I am going to consider relational databases here because they cover a good number of use cases by virtue of being built on top of set theory. They require a discrete (and generally low) number of types in your model, each type being possibly represented by a large number of identifiable instances. To be sure some problems are not easily represented as relations (e.g. highly heterogeneous data, such as data commonly stored as files on a computer) or are not easy to optimize in the relational model (e.g. graphs). But the common stuff lends itself well to using relational databases.
You will find that time spent in learning relational databases is time well invested. A relational database
- frees your mind from worrying too much about storage specifics
- lets you code your application in a portable way
- offers excellent performance
So if you find yourself implementing sorting, filtering of large data sets in your application code, you are not properly using your database, at least until you have reached a respectable volume of data (more on this in later posts).
The typical misuse of the database involves something like this:
- load items in your business logic layer with minimal filtering, one by one
- for each entity, traverse the rest to recreate relationships
- discard all when finished
- observe rapidly degrading runtime performance as the number of items grows
Object-relational mappers (ORM) tend to favour this kind of excess, by re-inventing a watered-down, clumsy query language that is half as expressive as good ole' SQL. Except for the simplest queries of your data set I recommend going the other way round:
start from your relational queries and build objects from them.

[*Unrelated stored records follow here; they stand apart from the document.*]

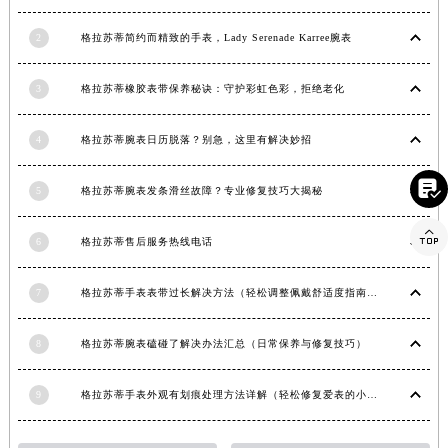
河南省信阳市浉河区东方红大道格拉苏蒂售后服务中心（需提前预约）
2
格拉苏蒂简约而精致的手表，Lady Serenade Karree腕表
河南省许昌市魏都区建安大道与八龙路交叉口格拉苏蒂售后服务中心（需提前预约）
河南省郑州市二七区民主路10号华润大厦29层2905室格拉苏蒂售后服务中心（需提前预约）
3
格拉苏蒂橡胶表带保养秘诀：守护彩虹色彩，拒绝老化
河南省周口市川汇区七一路格拉苏蒂售后服务中心（需提前预约）
河南省驻马店市驿城区乐山大道与置地大道交叉口格拉苏蒂售后服务中心（需提前预约）
4
格拉苏蒂腕表日历脱落？别急，这里有解决妙招
湖北省鄂州市鄂城区文星大道格拉苏蒂售后服务中心（需提前预约）

湖北省黄冈市黄州区赤壁大道格拉苏蒂售后服务中心（需提前预约）
5
格拉苏蒂腕表发条滑丝故障？专业修复技巧大揭秘
湖北省黄石市黄石港区武汉路格拉苏蒂售后服务中心（需提前预约）

6
格拉苏蒂售后服务热线电话
湖北省荆门市东宝中天街步行街格拉苏蒂售后服务中心（需提前预约）
湖北省荆州市荆州区荆中路格拉苏蒂售后服务中心（需提前预约）
7
格拉苏蒂手表表带过长解决方法（轻松调整佩戴舒适度指南）
湖北省十堰市茅箭区人民北路格拉苏蒂售后服务中心（需提前预约）
湖北省随州市曾都区青年路格拉苏蒂售后服务中心（需提前预约）
8
格拉苏蒂腕表磕碰了解决办法汇总（日常保养与修复技巧）
湖北省咸宁市咸安区长安大道格拉苏蒂售后服务中心（需提前预约）
湖北省襄阳市樊城区长虹路与人民路交叉口格拉苏蒂售后服务中心（需提前预约）
9
格拉苏蒂手表外观有划痕处理方法详解（轻松修复爱表的小技巧）
湖北省孝感市孝南区复兴大道格拉苏蒂售后服务中心（需提前预约）
湖北省宜昌市西陵区夷陵大道与港窑路格拉苏蒂售后服务中心（需提前预约）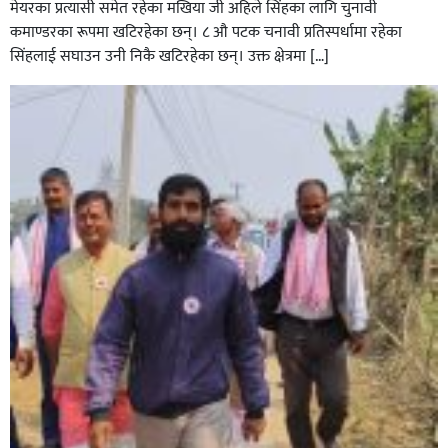
मेयरका प्रत्यासी समेत रहेका मखिया जी अहिले सिंहका लागि चुनावी
कमाण्डरका रूपमा खटिरहेका छन्। ८ औ पटक चनावी प्रतिस्पर्धामा रहेका
सिंहलाई सघाउन उनी निकै खटिरहेका छन्। उक्त क्षेत्रमा […]
सिराहाको औरहीमा जेन-जी भेला सम्पन्न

Your throughput is going to scale much more easily with the number of items than if you recreate the same steps in your business logic code. Not too mention the correctness that a normalized model buys you for free, or the ability to operate on data in a transactional manner. There is a limit to this linear growth of course but until you outgrow fast and (reasonably) cheap machines such as the
Sun x4600 M2, your performance will scale. Why is a relational database likely to scale better than your code? Because a large number of smart people have spent the last 30-some years optimizing the very same operations that you perform on your data (projections, filters, updates, creations).
If the excellent
SQL Cookbook from my friend Anthony does not convince you that SQL can be an elegant approach to data problems, I don't know what will.